INFORMATION -
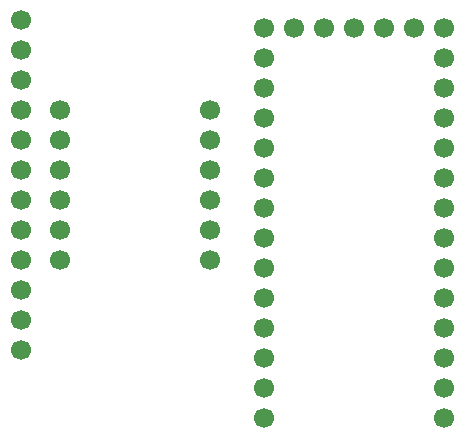
<source format=gbr>
%TF.GenerationSoftware,KiCad,Pcbnew,(6.0.4-0)*%
%TF.CreationDate,2022-08-22T18:59:51-05:00*%
%TF.ProjectId,pixel-frame-adapter,70697865-6c2d-4667-9261-6d652d616461,rev?*%
%TF.SameCoordinates,Original*%
%TF.FileFunction,Soldermask,Bot*%
%TF.FilePolarity,Negative*%
%FSLAX46Y46*%
G04 Gerber Fmt 4.6, Leading zero omitted, Abs format (unit mm)*
G04 Created by KiCad (PCBNEW (6.0.4-0)) date 2022-08-22 18:59:51*
%MOMM*%
%LPD*%
G01*
G04 APERTURE LIST*
%ADD10C,1.700000*%
G04 APERTURE END LIST*
D10*
%TO.C,U2*%
X168681400Y-120370600D03*
X168681400Y-117830600D03*
X168681400Y-115290600D03*
X168681400Y-112750600D03*
X168681400Y-110210600D03*
X168681400Y-107670600D03*
X168681400Y-105130600D03*
X168681400Y-102590600D03*
X168681400Y-100050600D03*
X168681400Y-97510600D03*
X168681400Y-94970600D03*
X168681400Y-92430600D03*
X168681400Y-89890600D03*
X168681400Y-87350600D03*
X166141400Y-87350600D03*
X163601400Y-87350600D03*
X161061400Y-87350600D03*
X158521400Y-87350600D03*
X155981400Y-87350600D03*
X153441400Y-87350600D03*
X153441400Y-89890600D03*
X153441400Y-92430600D03*
X153441400Y-94970600D03*
X153441400Y-97510600D03*
X153441400Y-100050600D03*
X153441400Y-102590600D03*
X153441400Y-105130600D03*
X153441400Y-107670600D03*
X153441400Y-110210600D03*
X153441400Y-112750600D03*
X153441400Y-115290600D03*
X153441400Y-117830600D03*
X153441400Y-120370600D03*
%TD*%
%TO.C,U3*%
X148844000Y-107042204D03*
X148844000Y-104502204D03*
X148844000Y-101962204D03*
X148844000Y-99422204D03*
X148844000Y-96882204D03*
X148844000Y-94342204D03*
X136144000Y-94342204D03*
X136144000Y-96882204D03*
X136144000Y-99422204D03*
X136144000Y-101962204D03*
X136144000Y-104502204D03*
X136144000Y-107042204D03*
%TD*%
%TO.C,U1*%
X132867400Y-114662204D03*
X132867400Y-112122204D03*
X132867400Y-109582204D03*
X132867400Y-107042204D03*
X132867400Y-104502204D03*
X132867400Y-101962204D03*
X132867400Y-99422204D03*
X132867400Y-96882204D03*
X132867400Y-94342204D03*
X132867400Y-91802204D03*
X132867400Y-89262204D03*
X132867400Y-86722204D03*
%TD*%
M02*

</source>
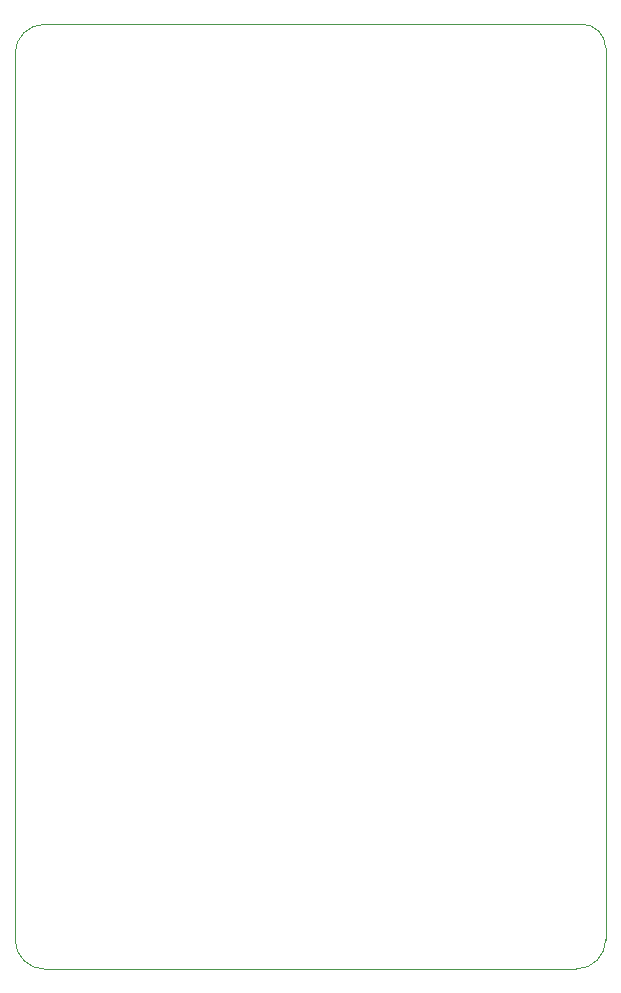
<source format=gbr>
%TF.GenerationSoftware,KiCad,Pcbnew,9.0.5*%
%TF.CreationDate,2025-10-13T11:36:34+02:00*%
%TF.ProjectId,MAX31865,4d415833-3138-4363-952e-6b696361645f,rev?*%
%TF.SameCoordinates,Original*%
%TF.FileFunction,Profile,NP*%
%FSLAX46Y46*%
G04 Gerber Fmt 4.6, Leading zero omitted, Abs format (unit mm)*
G04 Created by KiCad (PCBNEW 9.0.5) date 2025-10-13 11:36:34*
%MOMM*%
%LPD*%
G01*
G04 APERTURE LIST*
%TA.AperFunction,Profile*%
%ADD10C,0.050000*%
%TD*%
G04 APERTURE END LIST*
D10*
X150000000Y-147500000D02*
G75*
G02*
X147500000Y-150000000I-2500000J0D01*
G01*
X148000000Y-70000000D02*
G75*
G02*
X150000000Y-72000000I0J-2000000D01*
G01*
X100000000Y-72500000D02*
G75*
G02*
X102500000Y-70000000I2500000J0D01*
G01*
X102500000Y-150000000D02*
X147500000Y-150000000D01*
X100000000Y-72500000D02*
X100000000Y-147500000D01*
X150000000Y-147500000D02*
X150000000Y-72000000D01*
X148000000Y-70000000D02*
X102500000Y-70000000D01*
X102500000Y-150000000D02*
G75*
G02*
X100000000Y-147500000I0J2500000D01*
G01*
M02*

</source>
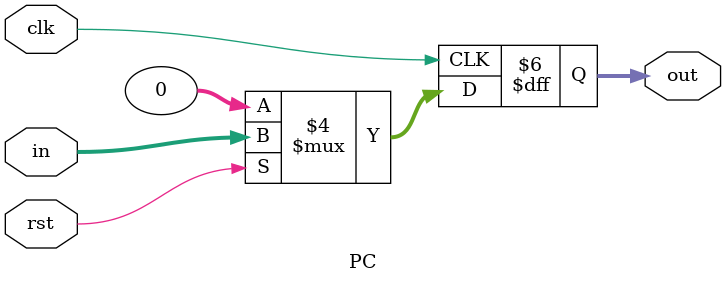
<source format=v>
`timescale 1ns / 1ps


module PC(in, out, clk, rst);

input [31:0] in;
input clk, rst;
output reg [31:0] out;

always @(posedge clk)
begin
    if (!rst)
        out = 0;
    else
        out = in;
end
endmodule

</source>
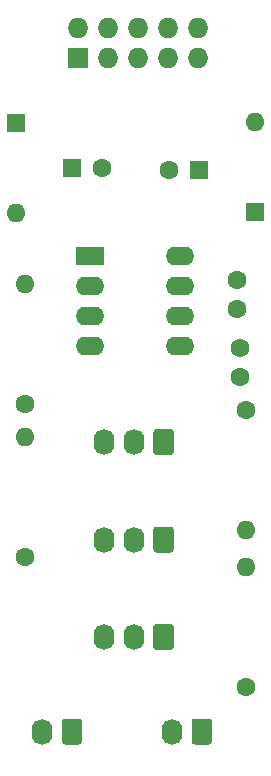
<source format=gbr>
%TF.GenerationSoftware,KiCad,Pcbnew,(5.1.12-1-10_14)*%
%TF.CreationDate,2023-08-05T21:53:33+02:00*%
%TF.ProjectId,niga,6e696761-2e6b-4696-9361-645f70636258,rev?*%
%TF.SameCoordinates,Original*%
%TF.FileFunction,Soldermask,Top*%
%TF.FilePolarity,Negative*%
%FSLAX46Y46*%
G04 Gerber Fmt 4.6, Leading zero omitted, Abs format (unit mm)*
G04 Created by KiCad (PCBNEW (5.1.12-1-10_14)) date 2023-08-05 21:53:33*
%MOMM*%
%LPD*%
G01*
G04 APERTURE LIST*
%ADD10R,1.600000X1.600000*%
%ADD11C,1.600000*%
%ADD12O,1.600000X1.600000*%
%ADD13O,1.740000X2.200000*%
%ADD14R,1.727200X1.727200*%
%ADD15O,1.727200X1.727200*%
%ADD16R,2.400000X1.600000*%
%ADD17O,2.400000X1.600000*%
G04 APERTURE END LIST*
D10*
%TO.C,C1*%
X218000000Y-66250000D03*
D11*
X215500000Y-66250000D03*
%TD*%
%TO.C,C2*%
X209750000Y-66000000D03*
D10*
X207250000Y-66000000D03*
%TD*%
D11*
%TO.C,C3*%
X221250000Y-78000000D03*
X221250000Y-75500000D03*
%TD*%
%TO.C,C4*%
X221500000Y-83750000D03*
X221500000Y-81250000D03*
%TD*%
D10*
%TO.C,D1*%
X222750000Y-69750000D03*
D12*
X222750000Y-62130000D03*
%TD*%
%TO.C,D2*%
X202500000Y-69870000D03*
D10*
X202500000Y-62250000D03*
%TD*%
%TO.C,IN*%
G36*
G01*
X219120000Y-112899999D02*
X219120000Y-114600001D01*
G75*
G02*
X218870001Y-114850000I-249999J0D01*
G01*
X217629999Y-114850000D01*
G75*
G02*
X217380000Y-114600001I0J249999D01*
G01*
X217380000Y-112899999D01*
G75*
G02*
X217629999Y-112650000I249999J0D01*
G01*
X218870001Y-112650000D01*
G75*
G02*
X219120000Y-112899999I0J-249999D01*
G01*
G37*
D13*
X215710000Y-113750000D03*
%TD*%
%TO.C,OUT*%
X204710000Y-113750000D03*
G36*
G01*
X208120000Y-112899999D02*
X208120000Y-114600001D01*
G75*
G02*
X207870001Y-114850000I-249999J0D01*
G01*
X206629999Y-114850000D01*
G75*
G02*
X206380000Y-114600001I0J249999D01*
G01*
X206380000Y-112899999D01*
G75*
G02*
X206629999Y-112650000I249999J0D01*
G01*
X207870001Y-112650000D01*
G75*
G02*
X208120000Y-112899999I0J-249999D01*
G01*
G37*
%TD*%
D14*
%TO.C,J3*%
X207750000Y-56750000D03*
D15*
X207750000Y-54210000D03*
X210290000Y-56750000D03*
X210290000Y-54210000D03*
X212830000Y-56750000D03*
X212830000Y-54210000D03*
X215370000Y-56750000D03*
X215370000Y-54210000D03*
X217910000Y-56750000D03*
X217910000Y-54210000D03*
%TD*%
D12*
%TO.C,R1*%
X203250000Y-75840000D03*
D11*
X203250000Y-86000000D03*
%TD*%
%TO.C,R2*%
X203250000Y-99000000D03*
D12*
X203250000Y-88840000D03*
%TD*%
%TO.C,R3*%
X222000000Y-96660000D03*
D11*
X222000000Y-86500000D03*
%TD*%
%TO.C,R4*%
X222000000Y-110000000D03*
D12*
X222000000Y-99840000D03*
%TD*%
%TO.C,10K*%
G36*
G01*
X215870000Y-88399999D02*
X215870000Y-90100001D01*
G75*
G02*
X215620001Y-90350000I-249999J0D01*
G01*
X214379999Y-90350000D01*
G75*
G02*
X214130000Y-90100001I0J249999D01*
G01*
X214130000Y-88399999D01*
G75*
G02*
X214379999Y-88150000I249999J0D01*
G01*
X215620001Y-88150000D01*
G75*
G02*
X215870000Y-88399999I0J-249999D01*
G01*
G37*
D13*
X212460000Y-89250000D03*
X209920000Y-89250000D03*
%TD*%
%TO.C,10K*%
X209920000Y-97500000D03*
X212460000Y-97500000D03*
G36*
G01*
X215870000Y-96649999D02*
X215870000Y-98350001D01*
G75*
G02*
X215620001Y-98600000I-249999J0D01*
G01*
X214379999Y-98600000D01*
G75*
G02*
X214130000Y-98350001I0J249999D01*
G01*
X214130000Y-96649999D01*
G75*
G02*
X214379999Y-96400000I249999J0D01*
G01*
X215620001Y-96400000D01*
G75*
G02*
X215870000Y-96649999I0J-249999D01*
G01*
G37*
%TD*%
%TO.C,10K*%
G36*
G01*
X215870000Y-104899999D02*
X215870000Y-106600001D01*
G75*
G02*
X215620001Y-106850000I-249999J0D01*
G01*
X214379999Y-106850000D01*
G75*
G02*
X214130000Y-106600001I0J249999D01*
G01*
X214130000Y-104899999D01*
G75*
G02*
X214379999Y-104650000I249999J0D01*
G01*
X215620001Y-104650000D01*
G75*
G02*
X215870000Y-104899999I0J-249999D01*
G01*
G37*
X212460000Y-105750000D03*
X209920000Y-105750000D03*
%TD*%
D16*
%TO.C,U1*%
X208750000Y-73500000D03*
D17*
X216370000Y-81120000D03*
X208750000Y-76040000D03*
X216370000Y-78580000D03*
X208750000Y-78580000D03*
X216370000Y-76040000D03*
X208750000Y-81120000D03*
X216370000Y-73500000D03*
%TD*%
M02*

</source>
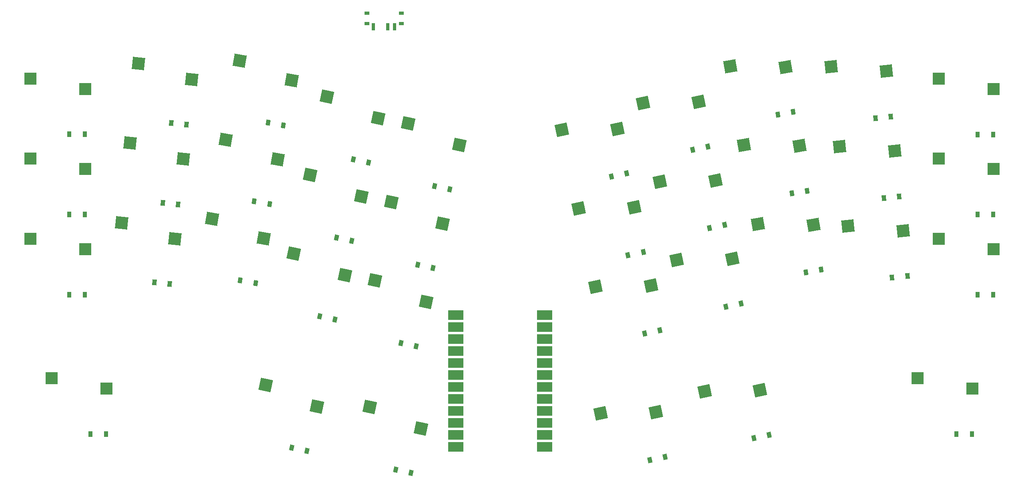
<source format=gbp>
G04 #@! TF.GenerationSoftware,KiCad,Pcbnew,(6.0.4-0)*
G04 #@! TF.CreationDate,2022-11-11T23:09:08+01:00*
G04 #@! TF.ProjectId,The-ENDGAME-MX-BAD,5468652d-454e-4444-9741-4d452d4d582d,0_1*
G04 #@! TF.SameCoordinates,Original*
G04 #@! TF.FileFunction,Paste,Bot*
G04 #@! TF.FilePolarity,Positive*
%FSLAX46Y46*%
G04 Gerber Fmt 4.6, Leading zero omitted, Abs format (unit mm)*
G04 Created by KiCad (PCBNEW (6.0.4-0)) date 2022-11-11 23:09:08*
%MOMM*%
%LPD*%
G01*
G04 APERTURE LIST*
G04 Aperture macros list*
%AMRotRect*
0 Rectangle, with rotation*
0 The origin of the aperture is its center*
0 $1 length*
0 $2 width*
0 $3 Rotation angle, in degrees counterclockwise*
0 Add horizontal line*
21,1,$1,$2,0,0,$3*%
G04 Aperture macros list end*
%ADD10RotRect,2.600000X2.600000X348.000000*%
%ADD11R,2.600000X2.600000*%
%ADD12RotRect,2.600000X2.600000X12.000000*%
%ADD13RotRect,2.600000X2.600000X350.000000*%
%ADD14RotRect,2.600000X2.600000X10.000000*%
%ADD15RotRect,2.600000X2.600000X354.000000*%
%ADD16RotRect,2.600000X2.600000X6.000000*%
%ADD17R,3.250000X2.000000*%
%ADD18RotRect,0.900000X1.200000X192.000000*%
%ADD19RotRect,0.900000X1.200000X168.000000*%
%ADD20R,0.900000X1.200000*%
%ADD21RotRect,0.900000X1.200000X186.000000*%
%ADD22RotRect,0.900000X1.200000X190.000000*%
%ADD23RotRect,0.900000X1.200000X174.000000*%
%ADD24R,1.000000X0.800000*%
%ADD25R,0.700000X1.500000*%
%ADD26RotRect,0.900000X1.200000X170.000000*%
G04 APERTURE END LIST*
D10*
X113866796Y-89784095D03*
X103026597Y-85230790D03*
D11*
X247582659Y-100960589D03*
X236032659Y-98760589D03*
X247582660Y-66960588D03*
X236032660Y-64760588D03*
X55381660Y-66952588D03*
X43831660Y-64752588D03*
D10*
X126420302Y-138939604D03*
X115580103Y-134386299D03*
D12*
X175082835Y-108678546D03*
X163327824Y-108928002D03*
D10*
X127520306Y-112114601D03*
X116680107Y-107561296D03*
D13*
X99102067Y-65169001D03*
X88109563Y-60996787D03*
D14*
X203610902Y-62304645D03*
X191854347Y-62143705D03*
D15*
X76169115Y-81851693D03*
X64912350Y-78456441D03*
D11*
X59885658Y-130459589D03*
X48335658Y-128259589D03*
D12*
X185206838Y-69723525D03*
X173451827Y-69972981D03*
D10*
X110332306Y-106412603D03*
X99492107Y-101859298D03*
D16*
X224930663Y-63223740D03*
X213213972Y-62243095D03*
D11*
X55381663Y-83952586D03*
X43831663Y-81752586D03*
D10*
X134589303Y-78857588D03*
X123749104Y-74304283D03*
D11*
X243080660Y-130461587D03*
X231530660Y-128261587D03*
D14*
X206562916Y-79046374D03*
X194806361Y-78885434D03*
D16*
X228484627Y-97037479D03*
X216767936Y-96056834D03*
D10*
X131054797Y-95486094D03*
X120214598Y-90932789D03*
D14*
X209514939Y-95788113D03*
X197758384Y-95627173D03*
D12*
X171548338Y-92050034D03*
X159793327Y-92299490D03*
D11*
X55381660Y-100952588D03*
X43831660Y-98752588D03*
D15*
X74392124Y-98758561D03*
X63135359Y-95363309D03*
D12*
X192275838Y-102980547D03*
X180520827Y-103230003D03*
X198194835Y-130824545D03*
X186439824Y-131074001D03*
D16*
X226707648Y-80130616D03*
X214990957Y-79149971D03*
D12*
X168013839Y-75421527D03*
X156258828Y-75670983D03*
D15*
X77946099Y-64944824D03*
X66689334Y-61549572D03*
D11*
X247582661Y-83960587D03*
X236032661Y-81760587D03*
D13*
X93198026Y-98652474D03*
X82205522Y-94480260D03*
D12*
X188741336Y-86352036D03*
X176986325Y-86601492D03*
D10*
X104409305Y-134264610D03*
X93569106Y-129711305D03*
D13*
X96150048Y-81910736D03*
X85157544Y-77738522D03*
D10*
X117401301Y-73155590D03*
X106561102Y-68602285D03*
D12*
X176180836Y-135502548D03*
X164425825Y-135752004D03*
D17*
X152610657Y-114940588D03*
X152610657Y-117480588D03*
X152610657Y-120020588D03*
X152610657Y-122560588D03*
X152610657Y-125100588D03*
X152610657Y-127640588D03*
X152610657Y-130180588D03*
X152610657Y-132720588D03*
X152610657Y-135260588D03*
X152610657Y-137800588D03*
X152610657Y-140340588D03*
X152610657Y-142880588D03*
X133814657Y-142880588D03*
X133814657Y-140340588D03*
X133814657Y-137800588D03*
X133814657Y-135260588D03*
X133814657Y-132720588D03*
X133814657Y-130180588D03*
X133814657Y-127640588D03*
X133814657Y-125100588D03*
X133814657Y-122560588D03*
X133814657Y-120020588D03*
X133814657Y-117480588D03*
X133814657Y-114940588D03*
D18*
X169946609Y-84876537D03*
X166718721Y-85562645D03*
X190673604Y-95805537D03*
X187445716Y-96491645D03*
D19*
X128977605Y-104907643D03*
X125749717Y-104221535D03*
D20*
X55311660Y-110599588D03*
X52011660Y-110599588D03*
X247509661Y-110605589D03*
X244209661Y-110605589D03*
D18*
X178119606Y-144952535D03*
X174891718Y-145638643D03*
D19*
X115322605Y-82581643D03*
X112094717Y-81895535D03*
X124340606Y-148360647D03*
X121112718Y-147674539D03*
D21*
X227640618Y-89734118D03*
X224358696Y-90079062D03*
D22*
X211118597Y-105299062D03*
X207868731Y-105872100D03*
X208165593Y-88557072D03*
X204915727Y-89130110D03*
D20*
X243009662Y-140113587D03*
X239709662Y-140113587D03*
X247506661Y-93603588D03*
X244206661Y-93603588D03*
X59811659Y-140106588D03*
X56511659Y-140106588D03*
X55308662Y-93601587D03*
X52008662Y-93601587D03*
D23*
X73312620Y-108346062D03*
X70030698Y-108001118D03*
X76863621Y-74530064D03*
X73581699Y-74185120D03*
D19*
X132513605Y-88279643D03*
X129285717Y-87593535D03*
D21*
X229415625Y-106637122D03*
X226133703Y-106982066D03*
D19*
X111787606Y-99207646D03*
X108559718Y-98521538D03*
D24*
X122272030Y-53143406D03*
X114972030Y-53143406D03*
X114972030Y-50933406D03*
X122272030Y-50933406D03*
D25*
X116372030Y-53793406D03*
X119372030Y-53793406D03*
X120872030Y-53793406D03*
D18*
X194209603Y-112426537D03*
X190981715Y-113112645D03*
D26*
X94405592Y-91400110D03*
X91155726Y-90827072D03*
D18*
X177016599Y-118134534D03*
X173788711Y-118820642D03*
D22*
X205214593Y-71817069D03*
X201964727Y-72390107D03*
D21*
X225864618Y-72824114D03*
X222582696Y-73169058D03*
D19*
X102334605Y-143683645D03*
X99106717Y-142997537D03*
D18*
X173479604Y-101501534D03*
X170251716Y-102187642D03*
D26*
X91454594Y-108142108D03*
X88204728Y-107569070D03*
D19*
X125440604Y-121535642D03*
X122212716Y-120849534D03*
D23*
X75087623Y-91442062D03*
X71805701Y-91097118D03*
D18*
X187139608Y-79174535D03*
X183911720Y-79860643D03*
D19*
X108253605Y-115837646D03*
X105025717Y-115151538D03*
D20*
X55313657Y-76600591D03*
X52013657Y-76600591D03*
D18*
X200131603Y-140277532D03*
X196903715Y-140963640D03*
D20*
X247506658Y-76604591D03*
X244206658Y-76604591D03*
D26*
X97351595Y-74657112D03*
X94101729Y-74084074D03*
M02*

</source>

TASK GOAL -
Every line from the one containing "X133814657Y-127640588D03*" through the last line of the entries must be written out verbatim, and no other line.

RESPONSE AREA -
X133814657Y-127640588D03*
X133814657Y-125100588D03*
X133814657Y-122560588D03*
X133814657Y-120020588D03*
X133814657Y-117480588D03*
X133814657Y-114940588D03*
D18*
X169946609Y-84876537D03*
X166718721Y-85562645D03*
X190673604Y-95805537D03*
X187445716Y-96491645D03*
D19*
X128977605Y-104907643D03*
X125749717Y-104221535D03*
D20*
X55311660Y-110599588D03*
X52011660Y-110599588D03*
X247509661Y-110605589D03*
X244209661Y-110605589D03*
D18*
X178119606Y-144952535D03*
X174891718Y-145638643D03*
D19*
X115322605Y-82581643D03*
X112094717Y-81895535D03*
X124340606Y-148360647D03*
X121112718Y-147674539D03*
D21*
X227640618Y-89734118D03*
X224358696Y-90079062D03*
D22*
X211118597Y-105299062D03*
X207868731Y-105872100D03*
X208165593Y-88557072D03*
X204915727Y-89130110D03*
D20*
X243009662Y-140113587D03*
X239709662Y-140113587D03*
X247506661Y-93603588D03*
X244206661Y-93603588D03*
X59811659Y-140106588D03*
X56511659Y-140106588D03*
X55308662Y-93601587D03*
X52008662Y-93601587D03*
D23*
X73312620Y-108346062D03*
X70030698Y-108001118D03*
X76863621Y-74530064D03*
X73581699Y-74185120D03*
D19*
X132513605Y-88279643D03*
X129285717Y-87593535D03*
D21*
X229415625Y-106637122D03*
X226133703Y-106982066D03*
D19*
X111787606Y-99207646D03*
X108559718Y-98521538D03*
D24*
X122272030Y-53143406D03*
X114972030Y-53143406D03*
X114972030Y-50933406D03*
X122272030Y-50933406D03*
D25*
X116372030Y-53793406D03*
X119372030Y-53793406D03*
X120872030Y-53793406D03*
D18*
X194209603Y-112426537D03*
X190981715Y-113112645D03*
D26*
X94405592Y-91400110D03*
X91155726Y-90827072D03*
D18*
X177016599Y-118134534D03*
X173788711Y-118820642D03*
D22*
X205214593Y-71817069D03*
X201964727Y-72390107D03*
D21*
X225864618Y-72824114D03*
X222582696Y-73169058D03*
D19*
X102334605Y-143683645D03*
X99106717Y-142997537D03*
D18*
X173479604Y-101501534D03*
X170251716Y-102187642D03*
D26*
X91454594Y-108142108D03*
X88204728Y-107569070D03*
D19*
X125440604Y-121535642D03*
X122212716Y-120849534D03*
D23*
X75087623Y-91442062D03*
X71805701Y-91097118D03*
D18*
X187139608Y-79174535D03*
X183911720Y-79860643D03*
D19*
X108253605Y-115837646D03*
X105025717Y-115151538D03*
D20*
X55313657Y-76600591D03*
X52013657Y-76600591D03*
D18*
X200131603Y-140277532D03*
X196903715Y-140963640D03*
D20*
X247506658Y-76604591D03*
X244206658Y-76604591D03*
D26*
X97351595Y-74657112D03*
X94101729Y-74084074D03*
M02*

</source>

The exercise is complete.